Pays en voie de développement, le Burkina Faso présente des indicateurs de développement très encourageants et en constante croissance. A l’exception de l’année 2020 marquée par la pandémie Covid-19, et lors de laquelle le taux de croissance du PIB n’a pas dépassé les 1% (0,8), l’année 2019 comptait un taux de croissance de 5,7%. Avec un marché dont la population excède les 20 millions d’habitants, le Burkina Faso se positionne comme l’un des marchés prometteurs de la sous-région de l’Afrique de l’Ouest, bien qu’il soit privé d’accès direct à l’océan. Ses bonnes relations avec les pays voisins (Côte d’Ivoire, Mali, Ghana, Niger et Togo) lui permettent d’accéder à différents ports via les voies routières dédiées et accessibles.

Le Burkina Faso n’est que le 46e marché d’exportation du Maroc (0,2% des exportations marocaines), pourtant le pays présente des opportunités diverses d’exportations, selon Philippe Cordier. Les fertilisants arrivent en tête des exportations marocaines vers le Burkina Faso avec 45,8 millions de dollars, l’exportation d’équipements électroniques est estimée à 28,6 millions de dollars tandis que l’export des aliments (poissons, viandes, œufs etc.) est estimé à 29,4 millions de dollars. Pays importateur (5,2 milliards de dollars d’importation en 2019, contre 3,3 milliards d’exportations) le Burkina Faso demeure ouvert aux investisseurs dans les différents secteurs, mais surtout dans l’agriculture, avec notamment une volonté politique et institutionnelle affichée pour booster un secteur dont la population et jeune, dynamique entrepreneuse et réputée travailleuse. Le secteur bénéficie d’un cadre législatif et réglementaire propice et incitatif à l’investissement avec une politique agricole centrée sur l’approche filière et de promotion de l’agro-business.

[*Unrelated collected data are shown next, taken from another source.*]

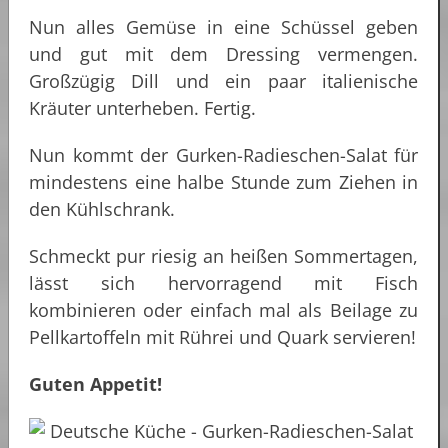
Nun alles Gemüse in eine Schüssel geben
und gut mit dem Dressing vermengen.
Großzügig Dill und ein paar italienische
Kräuter unterheben. Fertig.
Nun kommt der Gurken-Radieschen-Salat für
mindestens eine halbe Stunde zum Ziehen in
den Kühlschrank.
Schmeckt pur riesig an heißen Sommertagen,
lässt sich hervorragend mit Fisch
kombinieren oder einfach mal als Beilage zu
Pellkartoffeln mit Rührei und Quark servieren!
Guten Appetit!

Avec un potentiel en terres irrigables de 233.500 hectares, dont 26.758 hectares aménagés, le pays mise sur l’agriculture comme levier de croissance de son économie, surtout que son potentiel en terres cultivables est de 9 millions d’hectares dont seulement le tiers est exploité.

Le secteur de l’énergie présente également diverses opportunités avec une forte demande en hydrocarbures. Une nouvelle loi a également vu le jour pour faciliter les investissements privés dans l’énergie. Ces investisseurs sont attendus pour la production et l’assemblage de modules photovoltaïques et d’équipements solaires, la construction de centrales solaires, la construction et exploitations des barrages hydroélectriques, l’électrification en milieu rural et la production de biocarburants. Des domaines où le Maroc peut être d’un grand apport grâce à son expérience dans ce secteur, et son engagement écologique avec les énergies renouvelables. 

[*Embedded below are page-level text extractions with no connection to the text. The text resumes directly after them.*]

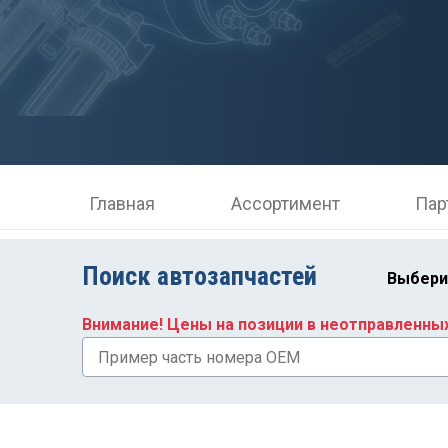
Главная
Ассортимент
Пар
Поиск автозапчастей
Выбери
Внимание! Цены на позиции в неотправленны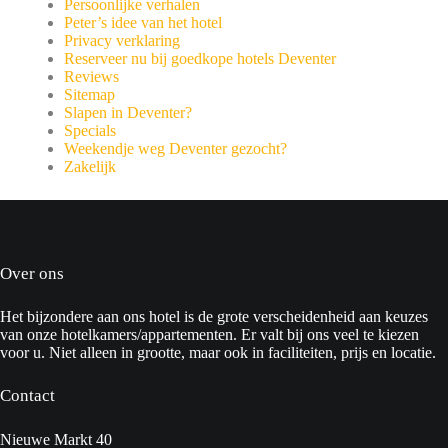
Persoonlijke verhalen
Peter’s idee van het hotel
Privacy verklaring
Reserveer nu bij goedkope hotels Deventer
Reviews
Sitemap
Slapen in Deventer?
Specials
Weekendje weg Deventer gezocht?
Zakelijk
Over ons
Het bijzondere aan ons hotel is de grote verscheidenheid aan keuzes
van onze hotelkamers/appartementen. Er valt bij ons veel te kiezen
voor u. Niet alleen in grootte, maar ook in faciliteiten, prijs en locatie.
Contact
Nieuwe Markt 40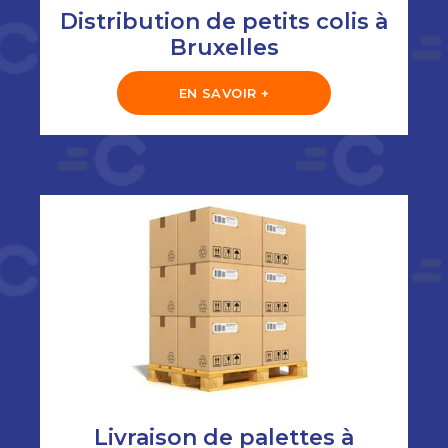
Distribution de petits colis à
Bruxelles
EN SAVOIR +
Livraison de palettes à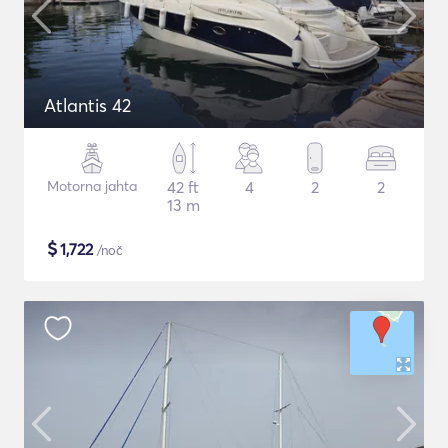
Atlantis 42
Motorna jahta
42 ft
4
2
2
13 m
$
1,722
/noč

Le pays s’ouvre aussi aux investisseurs actifs dans le secteur des mines et carrières avec là aussi une volonté politique de booster la croissance de ce secteur qui représente 69,6% des exportations du pays (2019). Pour ce fait, le Burkina Faso met en évidence sa diversité géologique et sous-sol riche en métaux tels que l’or, le zinc, le manganèse, le plomb, l’argent, le cuivre mais aussi le cobalt.